(begin)

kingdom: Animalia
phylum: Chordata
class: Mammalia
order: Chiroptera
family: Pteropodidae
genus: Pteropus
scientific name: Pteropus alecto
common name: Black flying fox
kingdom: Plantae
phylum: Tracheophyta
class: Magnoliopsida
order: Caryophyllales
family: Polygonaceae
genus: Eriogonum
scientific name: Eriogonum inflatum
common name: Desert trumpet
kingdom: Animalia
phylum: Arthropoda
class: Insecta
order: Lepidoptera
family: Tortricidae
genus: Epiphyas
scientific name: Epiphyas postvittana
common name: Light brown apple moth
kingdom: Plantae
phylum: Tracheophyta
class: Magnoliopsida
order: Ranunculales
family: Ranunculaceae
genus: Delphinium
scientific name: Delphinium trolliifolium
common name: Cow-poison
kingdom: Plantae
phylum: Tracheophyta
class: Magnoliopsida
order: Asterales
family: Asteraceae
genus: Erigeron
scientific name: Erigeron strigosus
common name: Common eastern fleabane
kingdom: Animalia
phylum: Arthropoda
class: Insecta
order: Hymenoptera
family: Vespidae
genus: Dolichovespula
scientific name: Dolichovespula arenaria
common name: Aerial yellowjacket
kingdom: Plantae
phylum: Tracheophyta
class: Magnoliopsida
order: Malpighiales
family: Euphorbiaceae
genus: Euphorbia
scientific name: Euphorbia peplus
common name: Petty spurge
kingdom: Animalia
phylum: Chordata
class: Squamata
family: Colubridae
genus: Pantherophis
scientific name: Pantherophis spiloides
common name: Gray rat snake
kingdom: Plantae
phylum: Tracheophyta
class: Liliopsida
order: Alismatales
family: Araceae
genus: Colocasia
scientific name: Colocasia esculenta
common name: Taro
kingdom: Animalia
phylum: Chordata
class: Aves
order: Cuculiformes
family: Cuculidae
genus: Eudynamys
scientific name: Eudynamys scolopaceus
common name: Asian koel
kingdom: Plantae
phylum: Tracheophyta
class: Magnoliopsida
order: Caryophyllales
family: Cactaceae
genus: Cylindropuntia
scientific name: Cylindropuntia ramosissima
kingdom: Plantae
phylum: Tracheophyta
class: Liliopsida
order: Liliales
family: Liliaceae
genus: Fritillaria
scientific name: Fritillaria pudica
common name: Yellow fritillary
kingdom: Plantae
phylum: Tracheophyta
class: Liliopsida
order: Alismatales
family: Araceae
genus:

(end)

▶ _STATED PROBLEM_: Repeat the lines of the records above, from the line containing "genus: Pteropus" through the line containing "class: Aves", both included.

▶ _TASK RESULT_:
genus: Pteropus
scientific name: Pteropus alecto
common name: Black flying fox
kingdom: Plantae
phylum: Tracheophyta
class: Magnoliopsida
order: Caryophyllales
family: Polygonaceae
genus: Eriogonum
scientific name: Eriogonum inflatum
common name: Desert trumpet
kingdom: Animalia
phylum: Arthropoda
class: Insecta
order: Lepidoptera
family: Tortricidae
genus: Epiphyas
scientific name: Epiphyas postvittana
common name: Light brown apple moth
kingdom: Plantae
phylum: Tracheophyta
class: Magnoliopsida
order: Ranunculales
family: Ranunculaceae
genus: Delphinium
scientific name: Delphinium trolliifolium
common name: Cow-poison
kingdom: Plantae
phylum: Tracheophyta
class: Magnoliopsida
order: Asterales
family: Asteraceae
genus: Erigeron
scientific name: Erigeron strigosus
common name: Common eastern fleabane
kingdom: Animalia
phylum: Arthropoda
class: Insecta
order: Hymenoptera
family: Vespidae
genus: Dolichovespula
scientific name: Dolichovespula arenaria
common name: Aerial yellowjacket
kingdom: Plantae
phylum: Tracheophyta
class: Magnoliopsida
order: Malpighiales
family: Euphorbiaceae
genus: Euphorbia
scientific name: Euphorbia peplus
common name: Petty spurge
kingdom: Animalia
phylum: Chordata
class: Squamata
family: Colubridae
genus: Pantherophis
scientific name: Pantherophis spiloides
common name: Gray rat snake
kingdom: Plantae
phylum: Tracheophyta
class: Liliopsida
order: Alismatales
family: Araceae
genus: Colocasia
scientific name: Colocasia esculenta
common name: Taro
kingdom: Animalia
phylum: Chordata
class: Aves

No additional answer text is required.